■ **REQUIREMENT**:
Of the lines below, write out exactly those from the line with "Page size: 1275x1650." through the line with "For every layout", both included, and skip the rest.

■ **AVAILABLE RECORDS**:
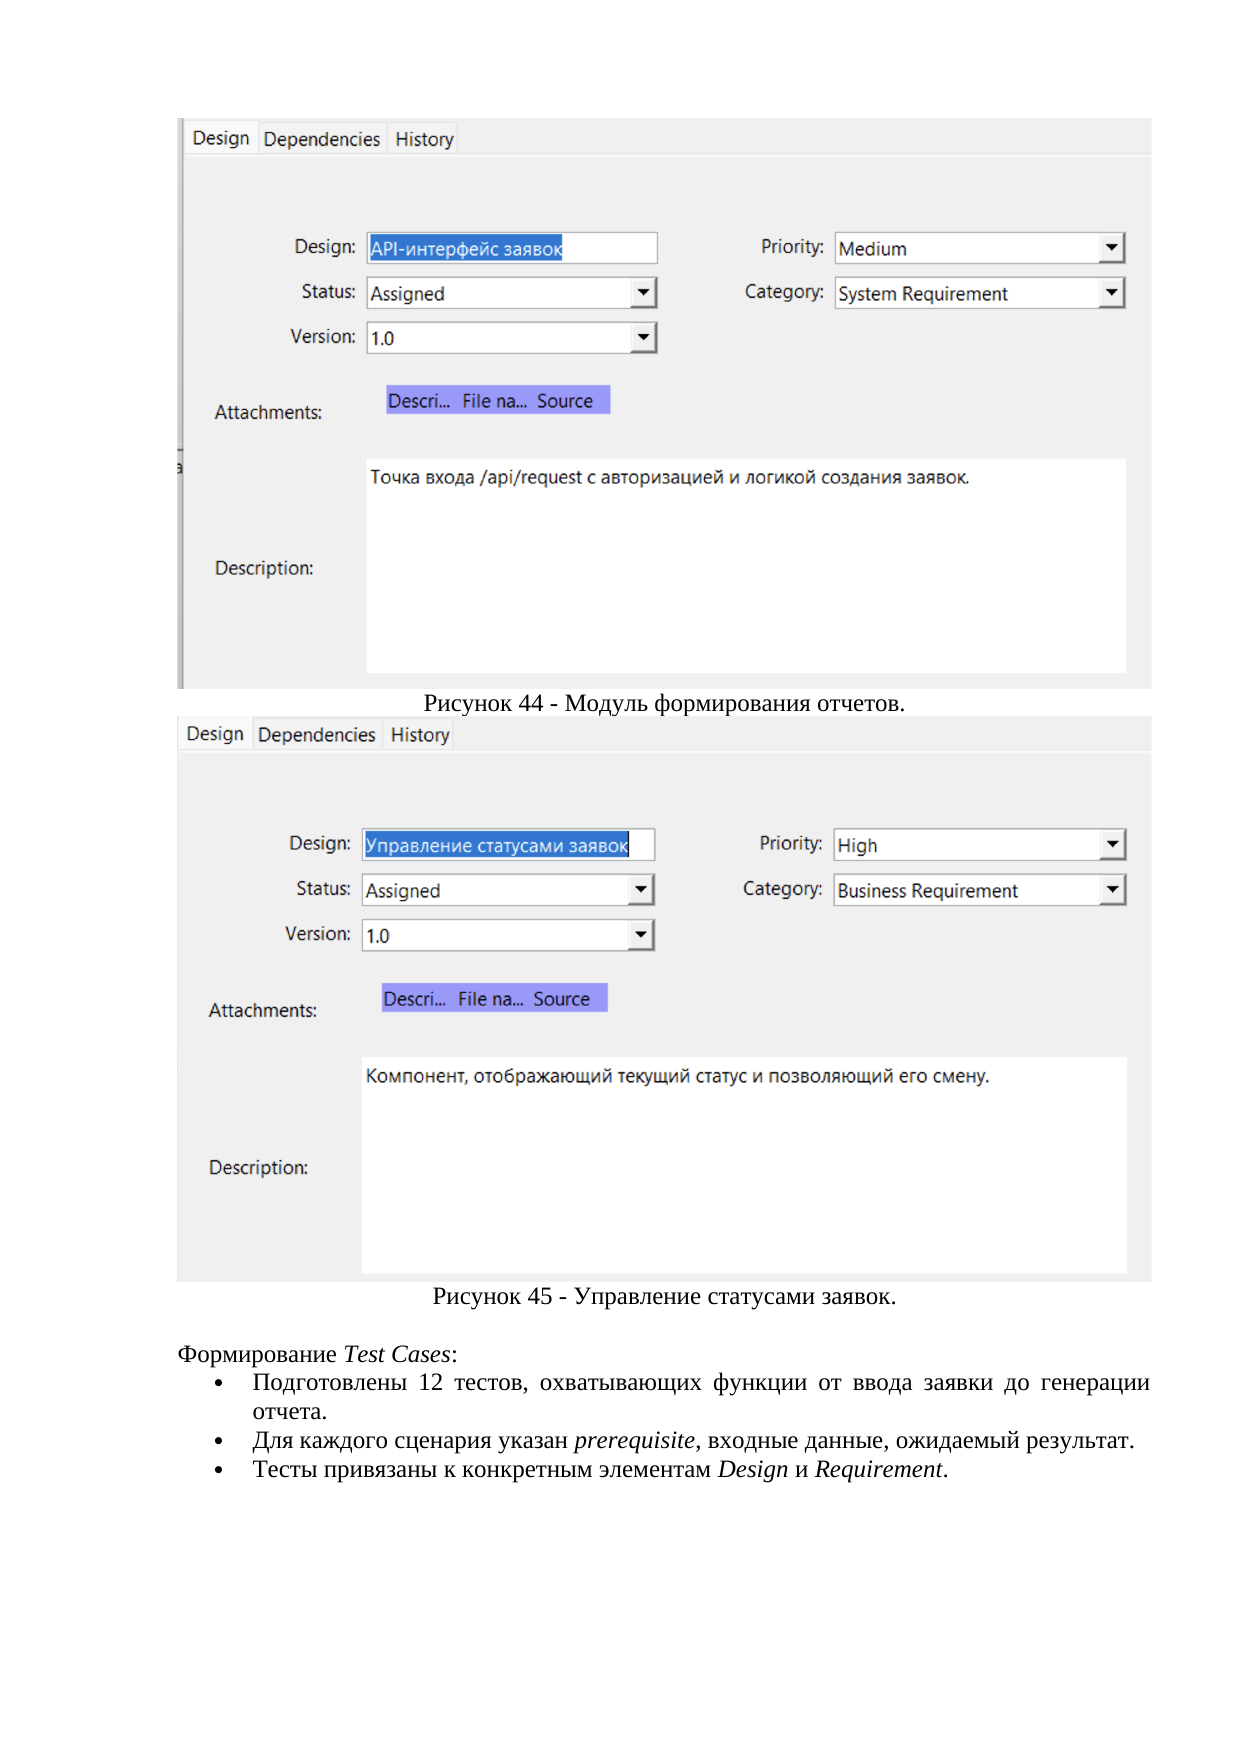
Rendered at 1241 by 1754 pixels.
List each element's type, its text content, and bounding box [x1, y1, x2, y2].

text Рисунок 45 - Управление статусами заявок. [177, 1282, 1152, 1310]
list Подготовлены 12 тестов, охватывающих функции от ввода заявки до генерации отчета. [215, 1367, 1152, 1425]
text Рисунок 44 - Модуль формирования отчетов. [177, 689, 1152, 716]
list Тесты привязаны к конкретным элементам Design и Requirement. [215, 1454, 1152, 1482]
picture [177, 118, 1152, 689]
text Формирование Test Cases: [177, 1339, 1152, 1367]
list Для каждого сценария указан prerequisite, входные данные, ожидаемый результат. [215, 1425, 1152, 1454]
picture [177, 716, 1152, 1282]
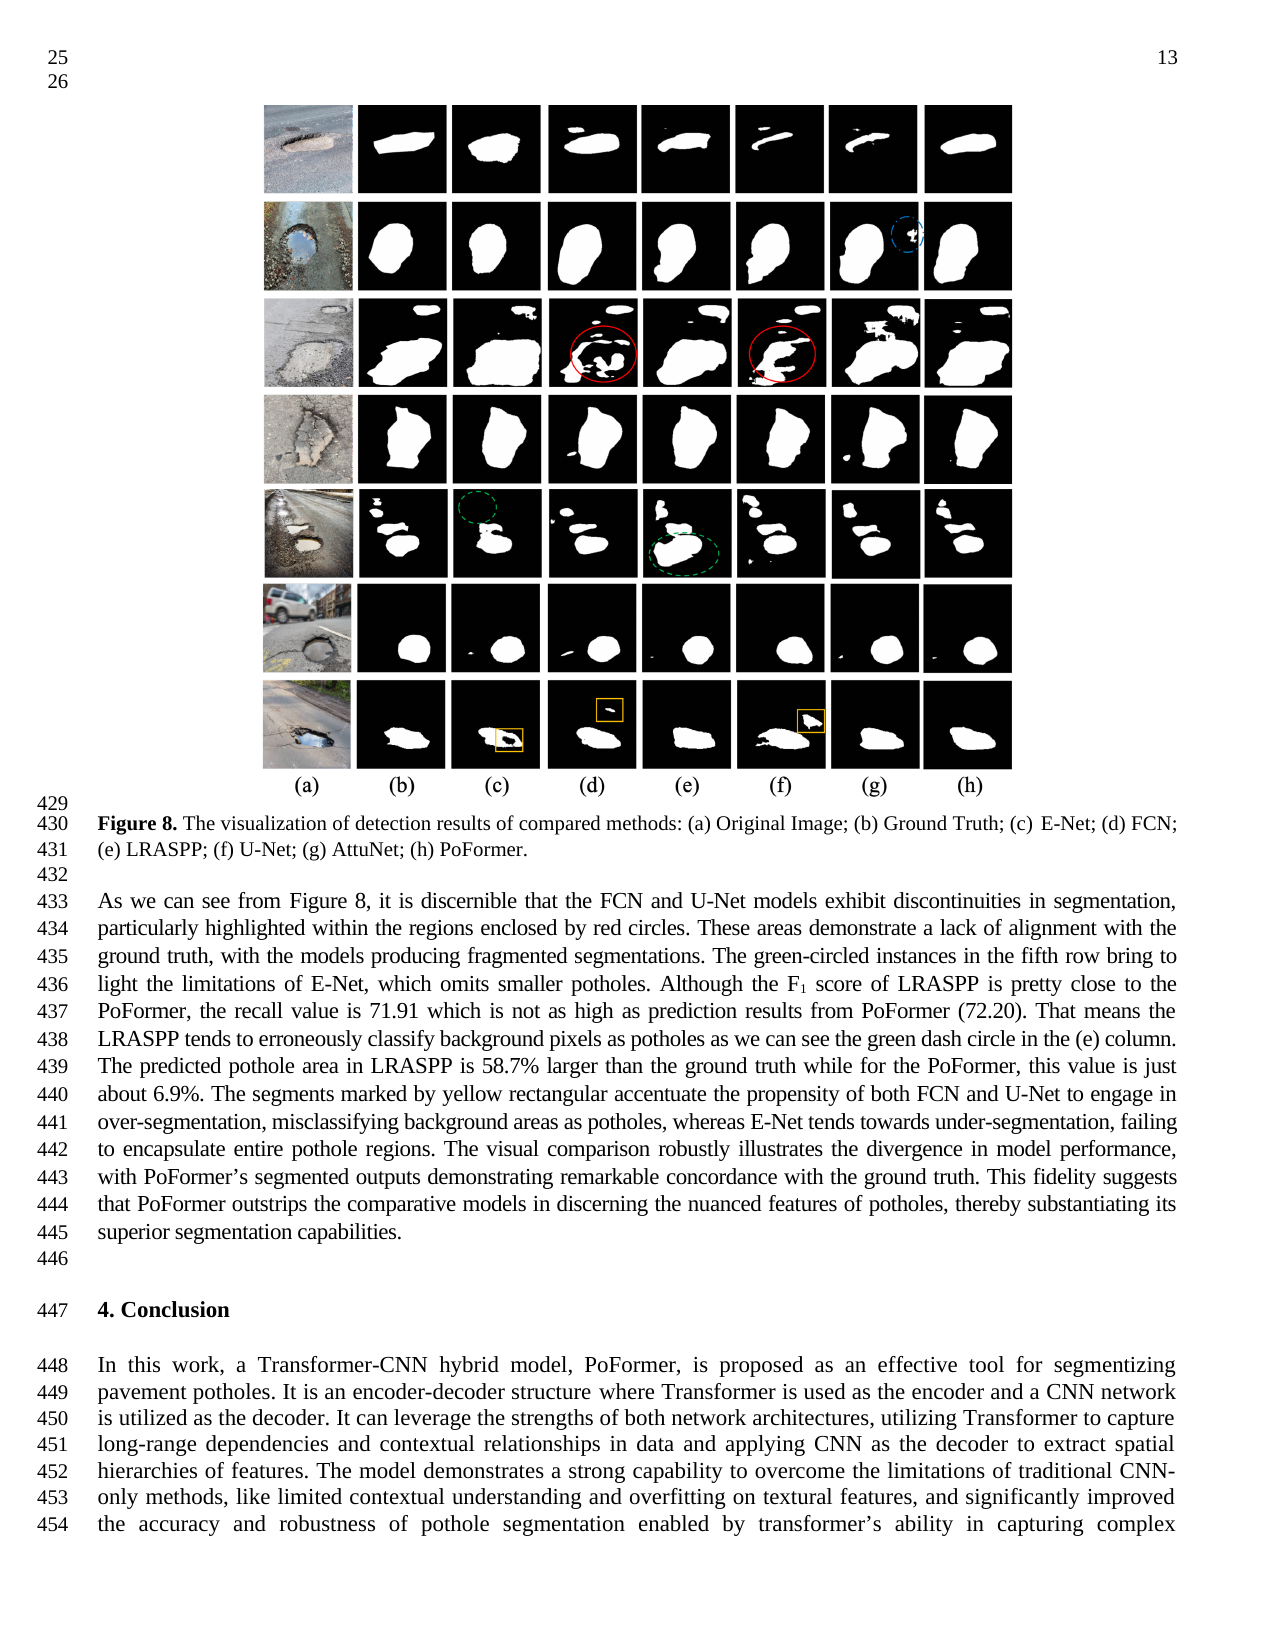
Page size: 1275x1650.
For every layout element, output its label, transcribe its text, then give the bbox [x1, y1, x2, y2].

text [97, 1351, 1177, 1536]
text Figure 8. The visualization of detection results of compared methods: (a) Original Image; (b) Ground Truth; (c) E-Net; (d) FCN; (e) LRASPP; (f) U-Net; (g) AttuNet; (h) PoFormer. [97, 811, 1177, 861]
picture [262, 105, 1013, 811]
text As we can see from Figure 8, it is discernible that the FCN and U-Net models exhibit discontinuities in segmentation, particularly highlighted within the regions enclosed by red circles. These areas demonstrate a lack of alignment with the ground truth, with the models producing fragmented segmentations. The green-circled instances in the fifth row bring to light the limitations of E-Net, which omits smaller potholes. Although the F1 score of LRASPP is pretty close to the PoFormer, the recall value is 71.91 which is not as high as prediction results from PoFormer (72.20). That means the LRASPP tends to erroneously classify background pixels as potholes as we can see the green dash circle in the (e) column. The predicted pothole area in LRASPP is 58.7% larger than the ground truth while for the PoFormer, this value is just about 6.9%. The segments marked by yellow rectangular accentuate the propensity of both FCN and U-Net to engage in over-segmentation, misclassifying background areas as potholes, whereas E-Net tends towards under-segmentation, failing to encapsulate entire pothole regions. The visual comparison robustly illustrates the divergence in model performance, with PoFormer’s segmented outputs demonstrating remarkable concordance with the ground truth. This fidelity suggests that PoFormer outstrips the comparative models in discerning the nuanced features of potholes, thereby substantiating its superior segmentation capabilities. [97, 887, 1177, 1244]
subtitle 4. Conclusion [97, 1296, 1177, 1322]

■ **COMPLETED TASK**:
Page size: 1275x1650.
For every layout element, output its label, transcribe its text, then give the bbox [x1, y1, x2, y2].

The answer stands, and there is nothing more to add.